Document excerpt below:
# Feeding Otos



## theatermusic87 (Jun 22, 2014)

No idea what will work reliably for you, I too have otos that ignore zuchinni, spinach, etc. Occasionally I'll see them munching on some sinking pellets, but by and large they seem to grow fat on whatever is growing on the leaves of my plants as I see them on there all the time eating. The pellets that they occasionally munch on are hikari micro algae wafers that I throw in the tank for my shrimp


----------



## csong30 (Jan 24, 2016)

theatermusic87 said:


> No idea what will work reliably for you, I too have otos that ignore zuchinni, spinach, etc. Occasionally I'll see them munching on some sinking pellets, but by and large they seem to grow fat on whatever is growing on the leaves of my plants as I see them on there all the time eating. The pellets that they occasionally munch on are hikari micro algae wafers that I throw in the tank for my shrimp


Yeah, my oto just hides and stays still in one place now more than ever now. I did see it grazing on some leaves once in a while. But definitely got skinnier the past couple days. I feel bad honestly. No wonder why they are so hard to keep...
End of Document excerpt.
Data for review below:
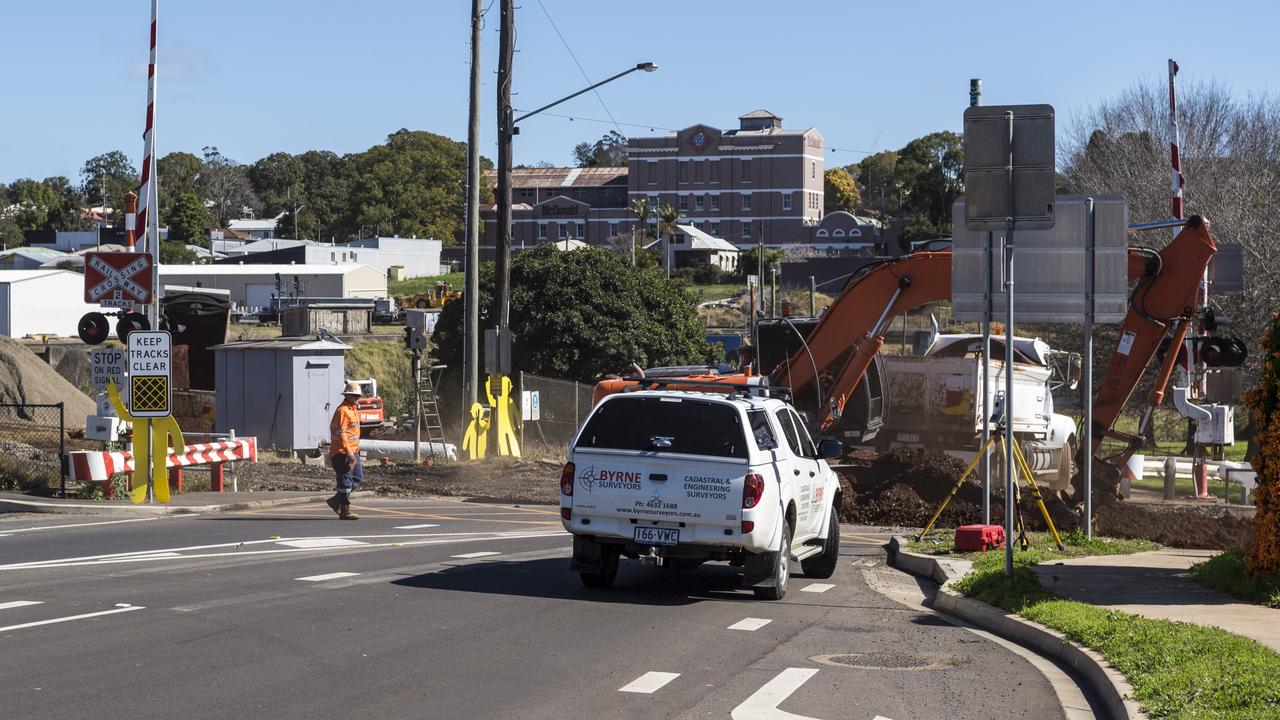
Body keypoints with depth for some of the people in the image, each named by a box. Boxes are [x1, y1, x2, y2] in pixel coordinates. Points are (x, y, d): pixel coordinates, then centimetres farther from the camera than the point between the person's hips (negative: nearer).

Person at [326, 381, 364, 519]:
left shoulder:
End of Data for review.
Data for review below:
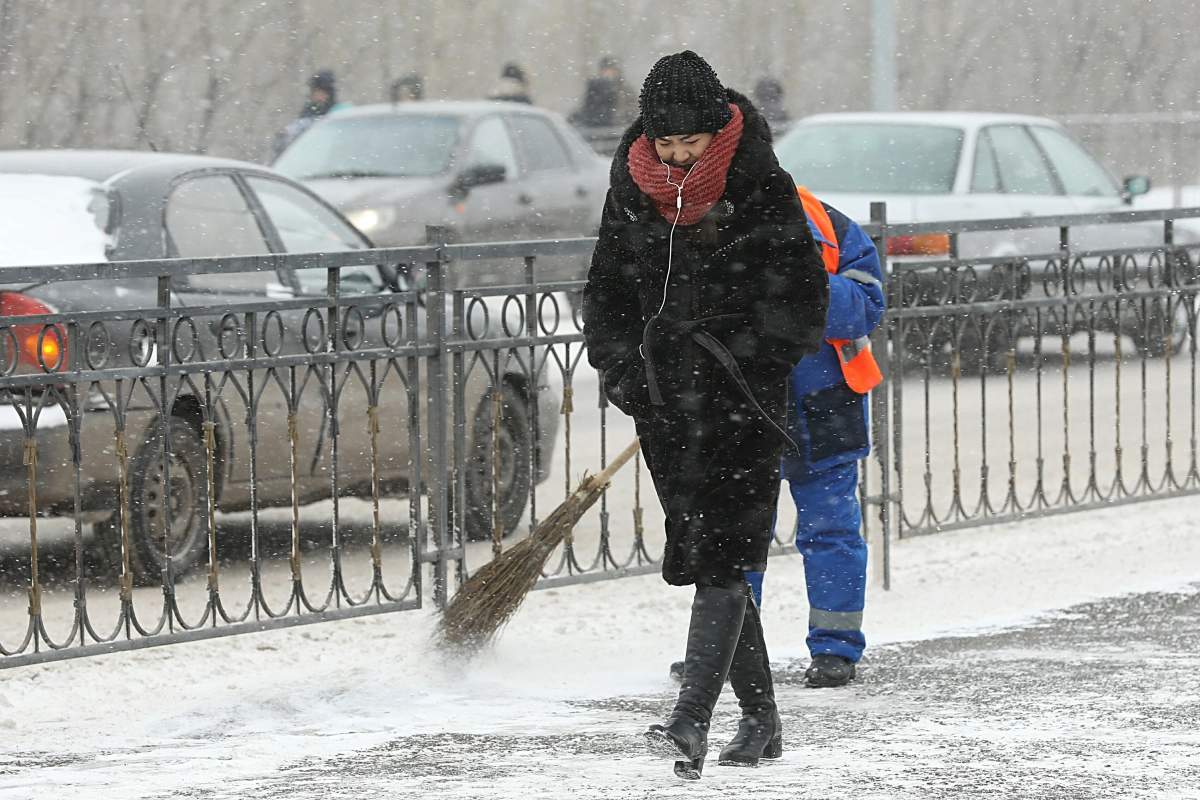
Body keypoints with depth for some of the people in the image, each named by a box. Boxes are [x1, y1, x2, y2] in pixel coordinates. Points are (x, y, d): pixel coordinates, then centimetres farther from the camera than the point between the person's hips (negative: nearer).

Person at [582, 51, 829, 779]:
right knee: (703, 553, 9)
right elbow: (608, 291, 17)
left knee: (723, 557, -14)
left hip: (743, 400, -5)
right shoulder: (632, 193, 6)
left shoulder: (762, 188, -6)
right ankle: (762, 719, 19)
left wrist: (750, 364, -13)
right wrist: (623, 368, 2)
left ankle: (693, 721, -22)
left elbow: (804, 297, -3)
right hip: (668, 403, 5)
End of Data for review.
Work order 1 :: In the forum thread on feeding otos, turn the paragraph that opens with "No idea what will work reliably" into a short bulleted list that keeps its main facts.
Work order 2 :: From the forum thread on feeding otos, extract the passage that begins at the words "# Feeding Otos" and stops after "(Jan 24, 2016)".
These records have nothing to do with the forum thread on feeding otos.

Your response 1 ::
- The poster can't say what will reliably work, since their own otos also ignore zucchini, spinach and similar foods.
- The otos occasionally eat sinking pellets: Hikari micro algae wafers meant for the poster's shrimp.
- Mostly the otos seem to grow fat on whatever grows on the plant leaves, where the poster often sees them eating.

Your response 2 ::
# Feeding Otos



## theatermusic87 (Jun 22, 2014)

No idea what will work reliably for you, I too have otos that ignore zuchinni, spinach, etc. Occasionally I'll see them munching on some sinking pellets, but by and large they seem to grow fat on whatever is growing on the leaves of my plants as I see them on there all the time eating. The pellets that they occasionally munch on are hikari micro algae wafers that I throw in the tank for my shrimp


----------



## csong30 (Jan 24, 2016)